◆ Supplied text:
Payments to former clerk-treasurer under question

Police chief may have dismissed complaint without adequate investigation

Posted

TOWER—A longstanding, and apparently unauthorized, monthly payment to former Tower Clerk-Treasurer Linda Keith, was a brief subject of discussion with the city’s auditor at Monday night’s city council meeting here.
Keith, who served as clerk-treasurer from 2013 until her dismissal last July, began paying herself $45 monthly from city funds shortly after assuming the clerk’s position. The payment, which was in addition to her regular city wages, was variously coded as “fire department head pay” and later as “wastewater meeting pay.”
Current Clerk-Treasurer Victoria Ranua first discovered the extra payments in January, after she began the process of recoding the city’s payroll for improved efficiency and greater transparency.
Ranua questioned the basis for the payments and after her review of minutes from both the city council and the Tower-Breitung Wastewater Board going back several years revealed no motion authorizing the extra pay to Keith, she prepared and submitted her concerns about the payments to the state auditor and the county attorney’s office in February. The county attorney forwarded the matter to County Sheriff Ross Litman, who referred it to the Breitung Police for investigation. In her email to the county attorney, Ranua noted that public officials have a legal obligation to report possible unauthorized expenditures of public funds.
Breitung Police Chief Dan Nylund acknowledged this week that his investigation found no evidence in any minutes that the city council had ever authorized the payments to Keith, which was the primary concern raised by Ranua. Under state law, it is a misdemeanor, at minimum, to expend public funds without proper authorization. Despite that, Nylund dismissed Ranua’s concerns in a police report that he produced in late April. In it, Nylund said he reviewed minutes of both the wastewater board and the city council and spoke with four current or past members of the wastewater board. One member, a Breitung supervisor, thought the payments to Keith were for her attendance at meetings, while another recognized that the wastewater board paid the city of Tower for staff time. A former member couldn’t remember whether the payments were authorized and a fourth member declined to give a statement.
From these inconsistent statements, Nylund concluded: “After reviewing all statements and documents no evidence of malice or deceit to deceive the City of Tower $45 per meeting by Keith was found.”
Nylund, in his report, cites minutes from the wastewater board that authorize payments, ranging from $200-$245 per month, from the wastewater board to the city of Tower. Those payments reflect the fact that city hall staff do spend time on wastewater board matters (including more than attending meetings) and that the city of Tower pays their wages for that time. The payments from the wastewater board are meant to recoup that expense for the city.
The wastewater board is an entirely separate joint powers board with representation from both the city and the township.
In her complaint, Ranua noted that the wastewater board maintains its own separate financial accounts and hires and pays its own employees. And it pays its board members $45 per meeting. The wastewater board, however, never approved any such payments for Keith, since she was not a member of the board and was presumably already being compensated as part of her city wages for the time she spent in meetings.

◆ Directions:
(a) Answer these questions about the article on the payments to Tower's former clerk-treasurer:
(i) How much did Keith pay herself each month from city funds?
(ii) In what month did Victoria Ranua first discover the extra payments?
(iii) What range of monthly payments from the wastewater board to the city of Tower do the minutes cited by Nylund authorize?
(b) Please print every line of the records that come after the article, word for word and in the same order.
The article and the records are unrelated to each other.

◆ Records supplied:
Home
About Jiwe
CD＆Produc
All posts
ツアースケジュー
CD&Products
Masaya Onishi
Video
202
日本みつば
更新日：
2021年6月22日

◆ Answers to the tasks:
(a)
(i) $45
(ii) January
(iii) $200 to $245 per month

(b)
Home
About Jiwe
CD＆Produc
All posts
ツアースケジュー
CD&Products
Masaya Onishi
Video
202
日本みつば
更新日：
2021年6月22日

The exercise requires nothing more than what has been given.